The actual “scope” was then followed by nervous, prolonged pacing through the house and consuming chocolate.  (See “Anxiety” above.)

Then, one had to review one’s own scope repeatedly to verify that yes, “everything I thought was wrong - was indeed wrong.”

And after that, one had to track the Periscopes of the group - followed by sending Facebook messages back and forth about how we each felt.

Also, when using the phone app, you have no way of knowing the length of each video. There is no time-stamp. (This is available if you watch via computer.) I found myself clicking out of the videos after only a minute or so.  (No offense, ladies.)

How long do you expect me to watch?

Periscope could be useful…

Periscope could be useful if I were doing my Jack Hanna imitation, and tracking the Giant 4-toed Ginger Backyard Bunny for an elementary school science class. Interactions with the school kids could be fun.

I also think Periscope could be useful if you, as the creative business owner, were to have a published Periscope schedule.  You could post a notice on your web site that you use Periscope every Monday at 3:00 p.m. EST for 5 minutes.  You could ask for questions about a topic for each “scope” or post a topic so followers could question or comment.  

And, I think a published schedule would also allow you to set the guidelines for respectful and successful interactions.

There are a variety of ways Periscope could be useful in one’s creative business…I may find some of these for myself…some day.

One thing I know “for sure”… if I do any Periscoping in the future, the screen will always be focused on whatever the topic is.  No more of this flipping back and forth between me and the topic.  That will eliminate one source of anxiety.  And then, I should be able to see and focus on the questions/comments.

I will admit I’m not particularly enthralled with the app and it’s use.  

If I am going to produce a video, I am going to take the time to craft it.  
If I am going to produce a video, I want it to be retrievable and re-viewable.

Yes, yes, yes, …. I hear you saying “but it’s supposed to be live streaming so you can interact with the viewers.”

Two wordsLandscape Photographer.  I like my solitude.

Succotash is…

It's a good thing the Hubster likes succotash.  This bowl won't go to waste. "Succotash in blue bowl." (c)Rebecca LaChance, 2106. Thurmont, MD.

It's a good thing the Hubster likes succotash.  This bowl won't go to waste. "Succotash in blue bowl." (c)Rebecca LaChance, 2106. Thurmont, MD.

...a combination of sweet corn and lima beans.  The combination of the two foods produces a dish high in essential amino acids - the building blocks of protein.

(I believe lima beans are a waste of natural resources such as earth, sun and water.
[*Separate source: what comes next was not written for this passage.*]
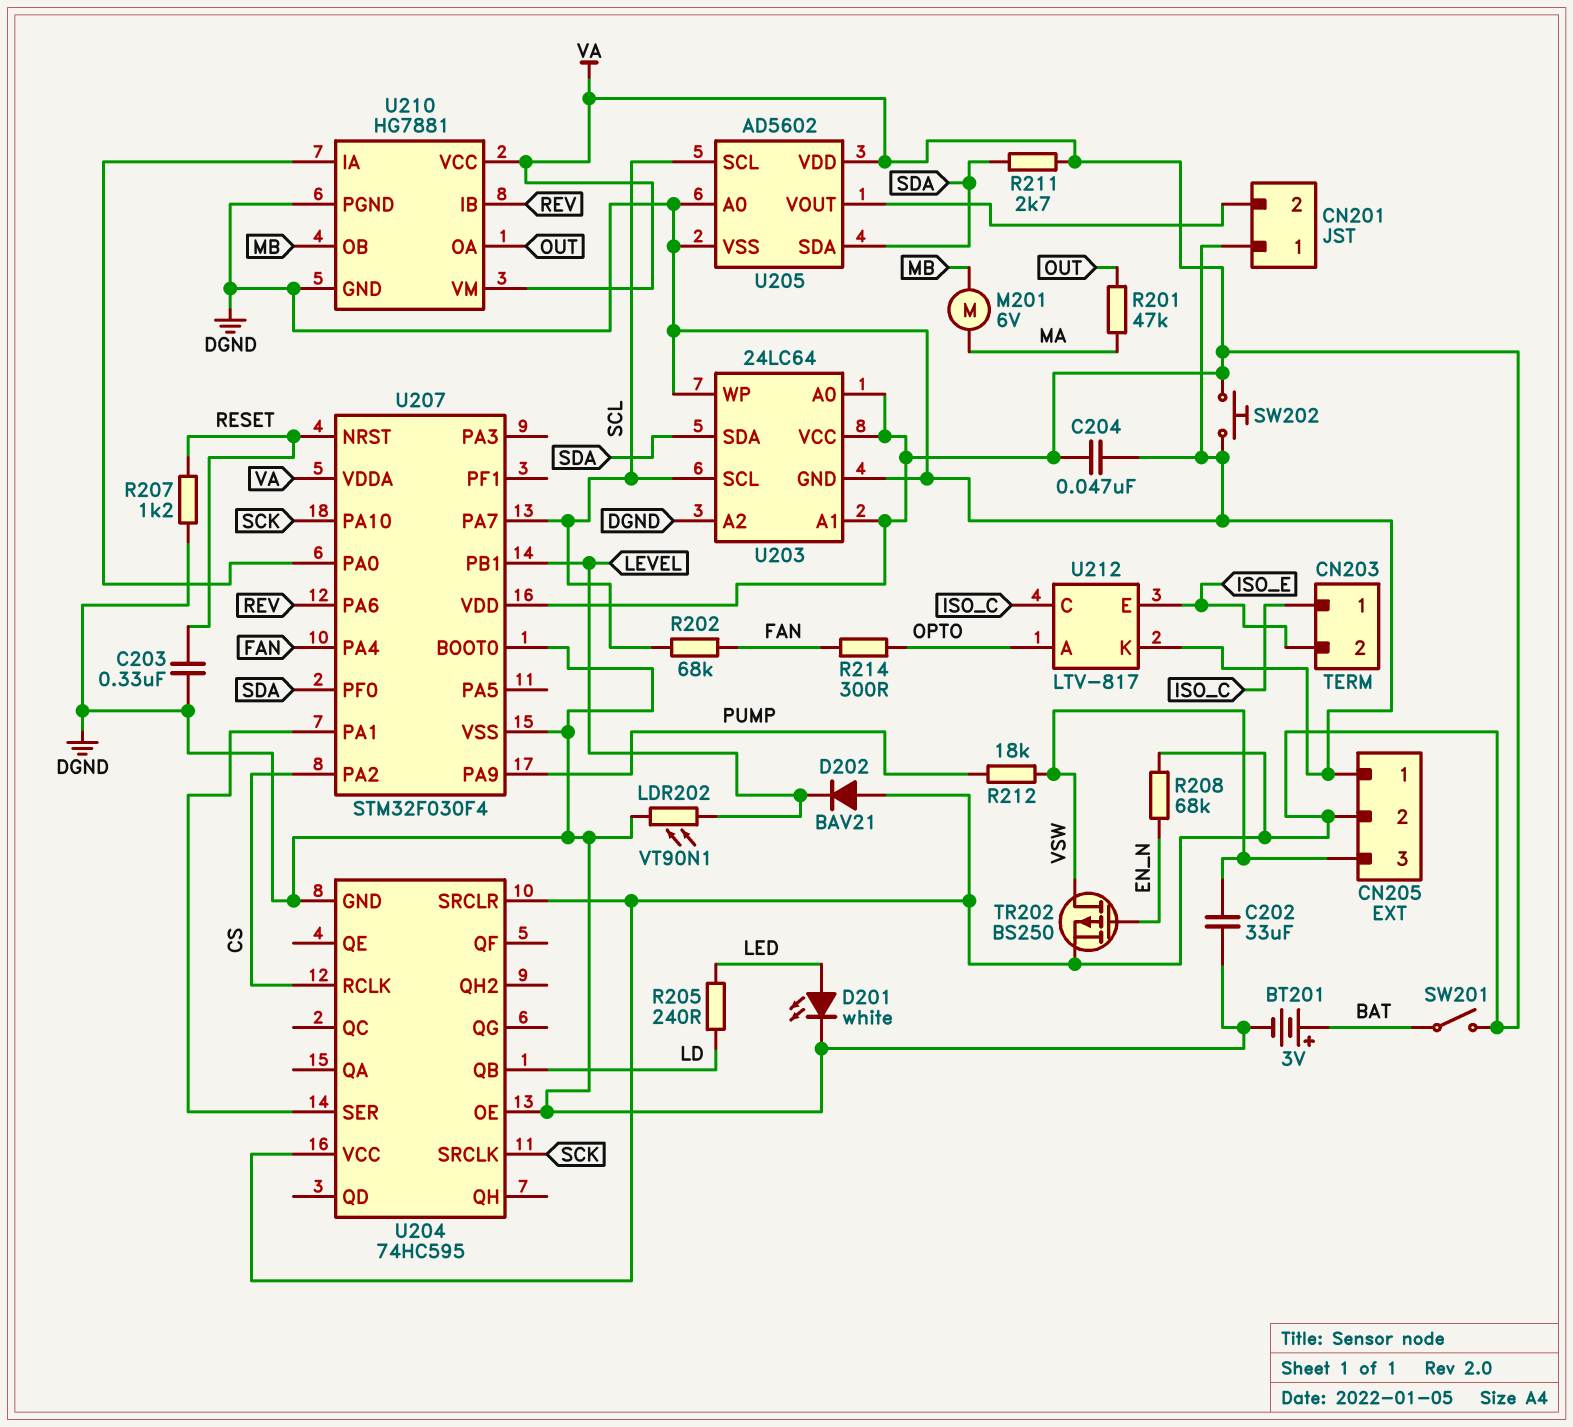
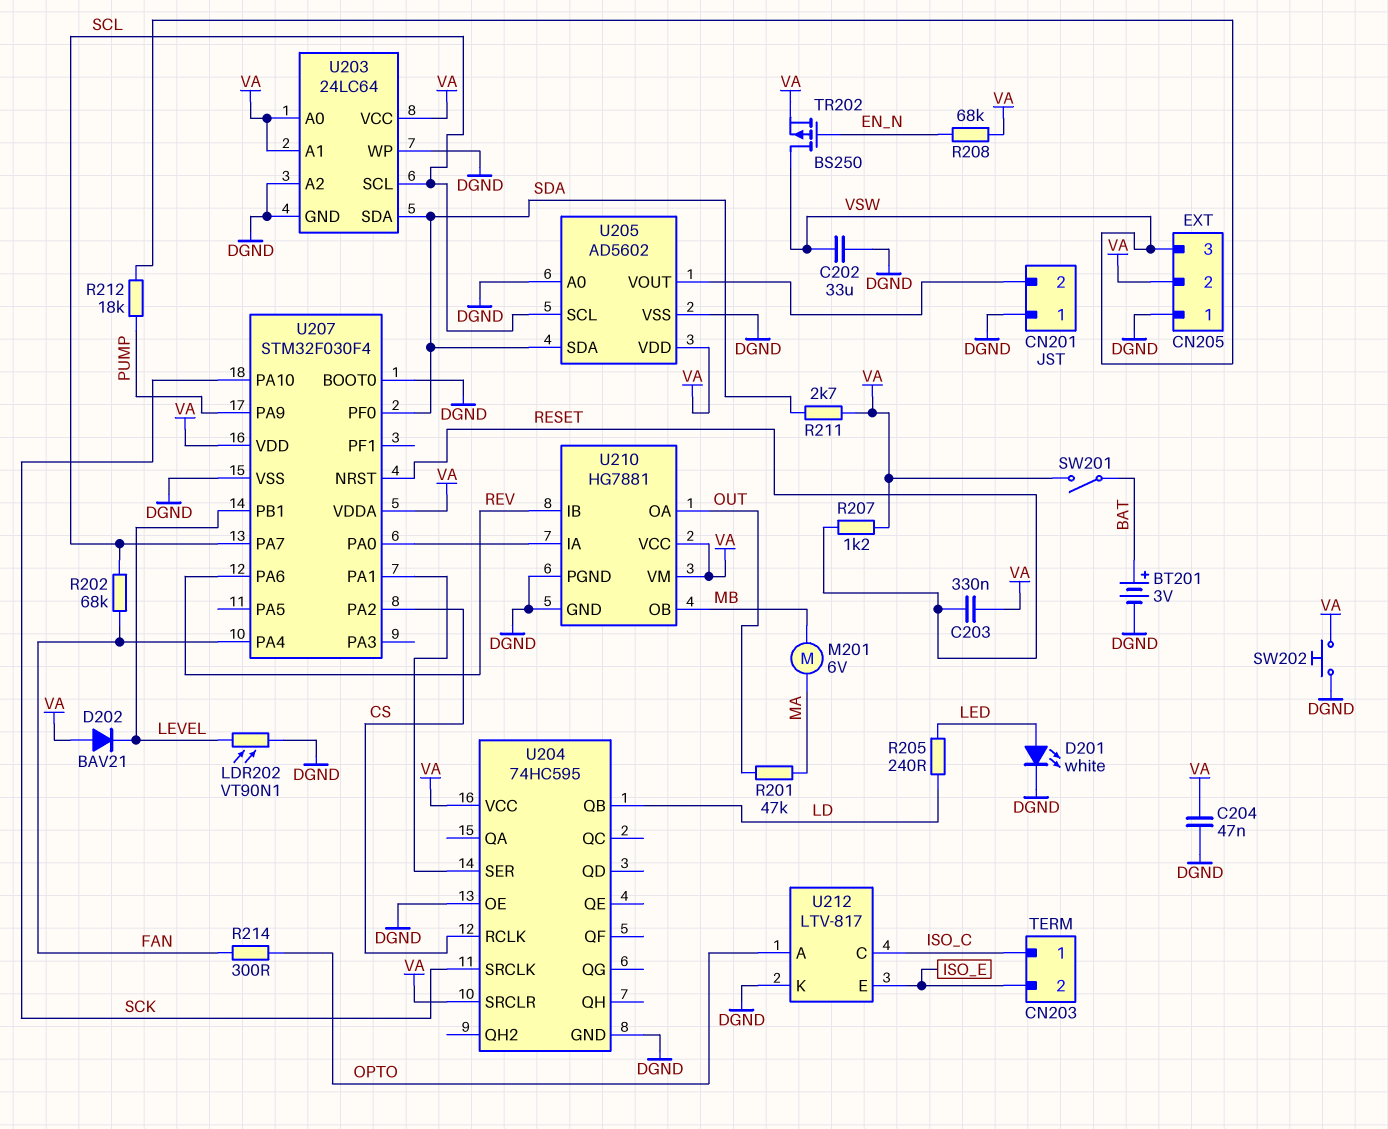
C203: 330nF (DGND, RESET) -> 330nF (RESET, VA)
R207: 1.2k (DGND, RESET) -> 1.2k (RESET, VA)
I don’t like them. Never have.)

Periscope is a combination of…what?

….too many lima beans and very little corn?
 
I’m running out of analogies here, but the point is…I did not feel Periscope to be particularly nourishing, nor was it particularly beneficial during this challenge.  (Well...I DID get this blog post from it.)

Bottom line:

  • I committed to the challenge. 
  • I showed up each day. 
  • I put myself "out there"
  • I engaged and found what part of Periscope will work for me - if I ever decide to use it. 
  • I will Periscope on my own terms, in my own way.

Adult Me:  “I tried succotash and I still don’t like it.”

Until the next time…

Expect the best. Anything else is an adventure.

Rebecca

P.S.  Don't even try to find any of my scopes.  They will have all gone to Periscope heaven by the time you read this.